Dr Wataru Sato, a cognitive psychologist at Kyoto University, said: ‘Over history, many eminent scholars like Aristotle have contemplated what happiness is.
‘I’m very happy that we now know more about what it means to be happy.
‘Several studies have shown that meditation increases grey matter mass in the precuneus.
‘This new insight on where happiness happens in the brain will be useful for developing happiness programmes based on scientific research.’
The study scanned the brains of research participants with MRI.

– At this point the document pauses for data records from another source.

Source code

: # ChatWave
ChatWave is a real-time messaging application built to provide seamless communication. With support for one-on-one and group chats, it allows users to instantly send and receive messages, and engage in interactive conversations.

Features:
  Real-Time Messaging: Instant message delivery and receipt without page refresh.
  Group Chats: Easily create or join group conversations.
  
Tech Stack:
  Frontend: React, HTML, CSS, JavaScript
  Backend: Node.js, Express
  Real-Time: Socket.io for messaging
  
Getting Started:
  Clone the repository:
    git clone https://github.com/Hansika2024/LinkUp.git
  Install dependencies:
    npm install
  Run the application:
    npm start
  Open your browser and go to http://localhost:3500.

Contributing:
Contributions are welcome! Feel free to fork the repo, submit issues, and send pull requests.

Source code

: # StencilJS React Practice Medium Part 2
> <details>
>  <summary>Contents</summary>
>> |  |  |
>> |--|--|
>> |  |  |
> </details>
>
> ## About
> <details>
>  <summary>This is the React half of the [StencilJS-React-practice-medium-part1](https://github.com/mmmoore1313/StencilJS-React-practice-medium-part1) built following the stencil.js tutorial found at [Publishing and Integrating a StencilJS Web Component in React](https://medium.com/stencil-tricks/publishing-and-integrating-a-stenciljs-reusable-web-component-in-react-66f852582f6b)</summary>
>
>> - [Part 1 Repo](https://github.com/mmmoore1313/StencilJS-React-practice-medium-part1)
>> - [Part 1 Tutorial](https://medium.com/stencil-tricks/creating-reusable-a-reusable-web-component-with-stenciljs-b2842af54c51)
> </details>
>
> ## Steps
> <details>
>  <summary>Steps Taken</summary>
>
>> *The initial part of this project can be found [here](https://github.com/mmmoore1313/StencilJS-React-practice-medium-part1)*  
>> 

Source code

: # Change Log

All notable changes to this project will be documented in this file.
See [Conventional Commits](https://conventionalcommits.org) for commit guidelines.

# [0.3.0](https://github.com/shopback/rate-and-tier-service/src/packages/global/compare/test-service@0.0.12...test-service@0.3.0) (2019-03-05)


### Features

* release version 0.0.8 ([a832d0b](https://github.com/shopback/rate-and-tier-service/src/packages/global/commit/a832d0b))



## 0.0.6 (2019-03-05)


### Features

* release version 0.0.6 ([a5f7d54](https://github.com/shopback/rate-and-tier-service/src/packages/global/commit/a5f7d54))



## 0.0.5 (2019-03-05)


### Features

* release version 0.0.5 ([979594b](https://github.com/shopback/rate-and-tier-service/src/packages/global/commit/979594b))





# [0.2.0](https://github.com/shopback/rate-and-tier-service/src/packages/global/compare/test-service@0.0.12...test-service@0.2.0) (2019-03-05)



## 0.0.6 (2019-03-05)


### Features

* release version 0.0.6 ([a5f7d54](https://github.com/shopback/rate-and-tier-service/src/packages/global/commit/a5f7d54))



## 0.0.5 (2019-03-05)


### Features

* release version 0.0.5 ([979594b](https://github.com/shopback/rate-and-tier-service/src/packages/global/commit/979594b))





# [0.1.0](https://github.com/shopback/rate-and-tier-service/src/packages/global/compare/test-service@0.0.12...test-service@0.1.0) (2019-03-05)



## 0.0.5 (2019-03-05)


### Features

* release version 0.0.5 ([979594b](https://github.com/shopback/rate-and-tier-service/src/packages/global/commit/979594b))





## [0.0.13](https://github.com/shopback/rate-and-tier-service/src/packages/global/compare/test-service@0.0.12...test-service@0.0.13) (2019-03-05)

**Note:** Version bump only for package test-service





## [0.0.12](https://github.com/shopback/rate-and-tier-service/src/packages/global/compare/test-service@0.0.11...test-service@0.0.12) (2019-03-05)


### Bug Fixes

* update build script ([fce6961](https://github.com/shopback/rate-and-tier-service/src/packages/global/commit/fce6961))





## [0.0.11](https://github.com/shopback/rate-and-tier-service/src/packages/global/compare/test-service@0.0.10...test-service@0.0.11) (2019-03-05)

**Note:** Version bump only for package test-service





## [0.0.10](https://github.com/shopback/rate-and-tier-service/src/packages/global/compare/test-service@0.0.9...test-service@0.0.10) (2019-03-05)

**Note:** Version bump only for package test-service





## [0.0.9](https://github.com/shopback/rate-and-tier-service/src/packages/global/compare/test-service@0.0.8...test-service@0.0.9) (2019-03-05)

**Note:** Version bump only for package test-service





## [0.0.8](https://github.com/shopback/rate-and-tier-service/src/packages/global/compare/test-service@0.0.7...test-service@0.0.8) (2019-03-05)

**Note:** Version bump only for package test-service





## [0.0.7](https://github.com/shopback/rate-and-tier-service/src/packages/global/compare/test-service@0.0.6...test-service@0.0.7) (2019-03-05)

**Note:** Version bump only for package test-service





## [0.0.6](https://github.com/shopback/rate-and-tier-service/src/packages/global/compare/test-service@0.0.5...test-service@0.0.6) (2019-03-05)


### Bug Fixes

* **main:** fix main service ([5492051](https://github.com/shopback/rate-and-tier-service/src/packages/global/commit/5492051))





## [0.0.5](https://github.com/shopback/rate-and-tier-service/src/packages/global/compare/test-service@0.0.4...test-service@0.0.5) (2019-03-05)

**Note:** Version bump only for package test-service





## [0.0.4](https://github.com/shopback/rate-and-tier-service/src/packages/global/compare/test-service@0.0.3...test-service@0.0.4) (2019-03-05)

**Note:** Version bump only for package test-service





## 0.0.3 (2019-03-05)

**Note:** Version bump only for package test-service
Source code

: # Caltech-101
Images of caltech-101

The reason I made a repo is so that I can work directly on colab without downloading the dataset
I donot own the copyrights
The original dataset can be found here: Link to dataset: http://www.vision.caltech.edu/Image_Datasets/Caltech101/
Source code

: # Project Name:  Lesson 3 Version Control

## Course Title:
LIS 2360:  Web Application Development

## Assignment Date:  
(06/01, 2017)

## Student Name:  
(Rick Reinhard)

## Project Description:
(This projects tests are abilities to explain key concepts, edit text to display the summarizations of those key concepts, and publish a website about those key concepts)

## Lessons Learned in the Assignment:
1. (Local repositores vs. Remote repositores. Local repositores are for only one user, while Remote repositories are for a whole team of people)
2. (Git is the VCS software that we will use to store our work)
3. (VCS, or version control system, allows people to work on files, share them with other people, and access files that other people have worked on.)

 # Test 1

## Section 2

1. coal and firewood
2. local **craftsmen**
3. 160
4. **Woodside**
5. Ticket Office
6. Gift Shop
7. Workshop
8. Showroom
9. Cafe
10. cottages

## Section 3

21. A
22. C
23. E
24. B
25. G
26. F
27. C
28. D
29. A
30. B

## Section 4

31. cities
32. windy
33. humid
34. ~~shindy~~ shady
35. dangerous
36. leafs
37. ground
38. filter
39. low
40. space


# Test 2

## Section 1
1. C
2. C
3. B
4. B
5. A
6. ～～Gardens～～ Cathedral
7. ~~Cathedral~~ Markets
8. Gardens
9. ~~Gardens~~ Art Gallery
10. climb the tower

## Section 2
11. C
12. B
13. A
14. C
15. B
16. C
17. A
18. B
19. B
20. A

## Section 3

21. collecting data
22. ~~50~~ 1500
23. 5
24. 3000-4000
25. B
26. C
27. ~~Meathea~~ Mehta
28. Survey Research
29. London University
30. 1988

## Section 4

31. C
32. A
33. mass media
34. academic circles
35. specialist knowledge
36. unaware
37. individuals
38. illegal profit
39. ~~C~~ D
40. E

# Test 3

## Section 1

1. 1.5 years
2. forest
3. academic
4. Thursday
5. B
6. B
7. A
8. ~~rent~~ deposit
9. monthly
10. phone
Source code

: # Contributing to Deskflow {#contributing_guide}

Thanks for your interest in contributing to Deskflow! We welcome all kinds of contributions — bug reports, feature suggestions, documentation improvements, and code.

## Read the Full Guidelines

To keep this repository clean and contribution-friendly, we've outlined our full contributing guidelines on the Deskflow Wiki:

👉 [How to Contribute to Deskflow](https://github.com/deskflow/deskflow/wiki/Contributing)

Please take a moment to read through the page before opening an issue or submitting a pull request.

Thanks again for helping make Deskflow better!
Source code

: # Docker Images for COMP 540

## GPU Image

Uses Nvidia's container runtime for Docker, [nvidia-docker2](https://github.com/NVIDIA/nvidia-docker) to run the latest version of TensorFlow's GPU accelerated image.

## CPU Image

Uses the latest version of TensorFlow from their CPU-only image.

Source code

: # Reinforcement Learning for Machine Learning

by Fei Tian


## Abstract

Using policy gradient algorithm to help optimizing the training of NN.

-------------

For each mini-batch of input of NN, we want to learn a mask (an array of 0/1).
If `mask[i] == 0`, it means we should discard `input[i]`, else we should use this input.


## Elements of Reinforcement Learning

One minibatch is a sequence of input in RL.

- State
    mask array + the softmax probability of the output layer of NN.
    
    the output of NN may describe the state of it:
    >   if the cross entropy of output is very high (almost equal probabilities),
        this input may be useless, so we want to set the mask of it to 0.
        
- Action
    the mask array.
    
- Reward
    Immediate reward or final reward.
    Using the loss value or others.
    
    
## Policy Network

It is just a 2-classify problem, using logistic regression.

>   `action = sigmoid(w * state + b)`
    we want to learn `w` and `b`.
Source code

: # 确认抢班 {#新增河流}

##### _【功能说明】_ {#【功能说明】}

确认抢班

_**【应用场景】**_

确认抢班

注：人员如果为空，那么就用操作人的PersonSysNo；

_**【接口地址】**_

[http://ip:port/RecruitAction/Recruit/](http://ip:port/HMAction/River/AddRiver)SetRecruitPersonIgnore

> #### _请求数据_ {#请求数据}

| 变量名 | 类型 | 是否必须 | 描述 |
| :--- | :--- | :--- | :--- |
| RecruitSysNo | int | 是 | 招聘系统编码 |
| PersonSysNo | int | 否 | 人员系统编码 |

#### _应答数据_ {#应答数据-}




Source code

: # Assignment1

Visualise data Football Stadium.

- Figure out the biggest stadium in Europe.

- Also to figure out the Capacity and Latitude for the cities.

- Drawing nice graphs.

They then completed a survey that asked how happy they are generally, how intensely they feel emotions, and how satisfied they are with their lives.
People feel emotions in different ways; for instance, some people feel happiness more intensely than others when they receive compliments, the study found.
Their analysis revealed that those who scored higher on the happiness surveys had more grey matter mass in the precuneus.
The precuneus is found in the superior parietal lobule at the top, back of the brain.
In other words, people whose brain is larger in this area feel happiness more intensely, feel sadness less intensely, and are more able to find meaning in life.
The research was published in the journal Scientific Reports.